Europa: o continente que inaugurou o crime contra a humanidade
O über-historiador Eric Hobsbawm, no seu clássico “A era dos extremos”, afirma que antes do século XX os mortos eram contados às dezenas, às vezes às centenas, raramente aos milhares, mas nunca aos milhões.
Com o raciocínio acima posto, Hobsbawm partia para a descrição do século XX como, de longe, o século mais assassino de toda a história humana. E Hobsbawm está corretíssimo acerca do pendor genocida do século anterior, porém ele deixou passar que ainda no século XIX um país europeu foi responsável por exterminar mais de um milhão de pessoas; na verdade as cifras obscenas falam em algo em torno de 10 milhões de mortos. E, mais, que a responsabilidade sobre este crime pode ser atribuída diretamente a uma única pessoa: o rei Leopoldo II da Bélgica. Primo primeiro de outra criminosa de letra maior, a rainha Vitória, a responsabilidade pelos atos de Leopoldo II ainda não foi devidamente assimilada.
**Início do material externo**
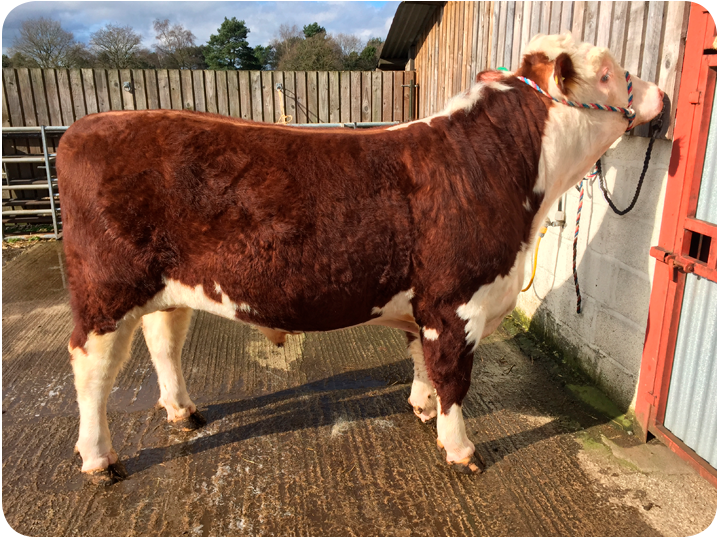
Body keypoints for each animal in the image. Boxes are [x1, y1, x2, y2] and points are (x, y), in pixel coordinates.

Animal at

Tendo tomado a bacia do Congo como propriedade particular, e não apenas como colônia da Bélgica, o rei Leopoldo II foi o maior proprietário de terras da história humana, possuindo um território mais de 70 vezes o tamanho da Bélgica. Ali Leopoldo II impôs um estado atroz de exploração sobre os nativos, em que congoleses que não alcançavam a meta de produção tinham as mãos decepadas como castigo ou então as mãos de seus entes queridos. Esta se tornou uma prática largamente empregada no Congo Belga e espalhou-se por toda a África como método de punição – até nossos dias.
Ao visitar o Congo Belga junto com o marido, em fins do século XIX, a missionária inglesa Alice Seeley Harris ficou absolutamente estarrecida com o que viu. Levava consigo uma máquina fotográfica e realizou os primeiros registros fotográficos de um crime contra a humanidade. Alice elaborou detalhadas descrições acerca da condição do Congo, denunciando os crimes do colonialismo Belga e despachando à Europa seus relatórios.
A revelação do genocídio no Congo Belga inspirou o escritor Joseph Conrad a compor o romance “O coração das trevas”, a mais importante obra literária anticolonial. A trama gira em torno de Kurtz, um próspero comerciante de marfim que teoricamente enlouquece no Congo e decide partir para o coração da selva, onde monta uma comunidade autossuficiente de colonizadores dissidentes e de nativos vivendo em harmonia. É missão dos colonizadores encontrar esta comunidade, destruí-la e assassinar Kurtz. Cercado de atrocidades, Kurtz, antes de cair morto, pronuncia algo que se tornou a síntese perversa de toda a monstruosidade do colonialismo europeu e da guerra perpetrada pelo homem branco contra outros povos: “O horror! O horror!”
“O coração das trevas” foi brilhantemente adaptado ao cinema por Francis Ford Coppola em “Apocalypse now” (1979). Porém Coppola transferiu as ações da África para o Ásia, do Congo para o Vietnã, dos nativos do Congo para os vietcongs.
É dever de todos que vão à Bélgica questionarem os belgas que encontrarem o que eles já fizeram pela África, especialmente pelo Congo. Todos que vão à Bélgica devem se perguntar, antes do deslumbre, quanto custou o progresso daquela nação. A infelicidade, a miséria, a destruição completa de quantas gentes? De quantos povos? O custo humano para o desenvolvimento da Bélgica via acumulação primitiva de capital foi maior do que a soma da população da Bélgica hoje.
A Grand-Place de Bruxelas é magnífica? Porém tem o mesmo cheiro de sangue de Auschwitz. E, sem a técnica nazista, sem as fábricas de morte, sem a eficiência dos meios de execução da SS, os belgas exterminaram mais seres humanos que o próprio Hitler.
Reparação não é favor, não é caridade, é justiça.